Chronique
Le ciel est à nous
 Roman  Contemporain   Drame   Adultes 
Rob Coates vit en Cornouailles et partage son existence solitaire entre l’alcool et les aventures d’un soir. La brume ne se lève que lors de ses promenades aux airs de pèlerinages : Rob retourne sur les lieux où il a emmené son jeune fils Jack. Il prend alors des photos...
, 15-03-2018 448 pages / 21 €

Rob vit seul dans sa maison dans les Cornouailles depuis que sa femme Anna est partie. Entre deux bouteilles d’alcool il met à jour son site web : Le ciel est à nous, où il poste des panoramas de paysages. Sur celui-ci, il cache des textes adressés à son fils, Jack qu’il aimerait pouvoir lui faire lire un jour. Il y fait référence à un passé heureux où Rob était un autre homme auprès de ceux qu’il aime. Commence ainsi l’histoire d’un bonheur perdu.

On plonge facilement dans le récit de la vie de Rob, sa rencontre avec Anna, ancienne fille de missionnaires un peu coincée dont il tombe amoureux. On découvre leur vie à Cambridge, leurs réussites, leurs amis et leur amour sans faille. Enfin vient l’arrivée de Jack, un magnifique petit garçon attendu trop longtemps.
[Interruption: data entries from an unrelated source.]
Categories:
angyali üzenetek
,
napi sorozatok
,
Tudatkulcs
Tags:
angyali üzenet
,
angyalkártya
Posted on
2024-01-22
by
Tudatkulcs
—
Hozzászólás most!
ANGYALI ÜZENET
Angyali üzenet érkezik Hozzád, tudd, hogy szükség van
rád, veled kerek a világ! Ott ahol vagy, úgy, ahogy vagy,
Le ciel est à nous est de ces romans dont il est difficile de parler sans trop en dire. Je ne pense pourtant pas aller trop loin en vous dévoilant que le sujet principal est ici la maladie, et plus particulièrement de cancer. Comparé dans la quatrième de couverture à Nos étoiles contraires de John Green, l’histoire écrite par Luke Allnutt va pourtant plus loin. L’auteur tire ses lignes de son expérience personnelle puisqu’il a commencé à rédiger ce roman alors qu’il se battait lui-même contre le cancer. La description de la maladie est ici lente, douloureuse, alternant entre l’espoir de la rémission et la peur de voir les tumeurs réapparaître.

Luke Allnutt nous offre un portrait de famille troublant de réalisme. Comment ne pas s’attacher au petit Jack, fan de Spider-Man et accro aux sandwichs au fromage ? À travers le regard de Rob on découvre aussi ce qui se cache derrière la froideur d’Anna, ses failles et tous les détails de leur vie de couple qui nous la rendent attachante.
La relation qu’ils entretiennent est à la fois douce, drôle et touchante. On aime également Rob et ses projets fous, ses espoirs et sa vision du monde. Je me suis beaucoup retrouvée dans ce personnage qui m’a fait ressentir une foule de sentiments.

Même si on devine assez rapidement l’issue du roman, on s’accroche à l’espoir, celui de Rob, celui d’un happy end peut-être encore possible. Certains passages sont écrits de main de maître et vous coupent le souffle par leur abrupte authenticité. Malheureusement, le récit souffre de quelques inégalités, si certaines scènes sont sincèrement émouvantes, d’autres m’ont parue un peu de trop. Sans tomber dans le pathos complet, Luke Allnutt cherche clairement à nous tirer des larmes, ce qui n’a pas toujours marché avec moi tant ça m’a paru parfois un peu forcé.

Le ciel est à nous n’en est pas moins agréable à lire. L’auteur parvient à traiter le thème de la maladie et plus particulièrement du cancer sans tomber dans les clichés. Sa vision très réaliste des évènements nous fait vivre toute l’horreur de cette maladie multiforme qui atteint bien trop de monde. Luke Allnutt nous place face à la cruauté qui oblige à accepter l’inacceptable tout en gardant une véritable luminosité dans son histoire. Il réussit donc avec un certain succès à marcher sur la ligne dangereuse et instable du roman tragique porteur d’espoir.

En Bref :Le ciel est à nous est un roman bouleversant porté par des personnages authentiques et un magnifique message d’espoir. Si quelques passages m’ont parus de trop, je ressors tout de même de cette lecture avec le sentiment qu’elle me marquera pendant longtemps.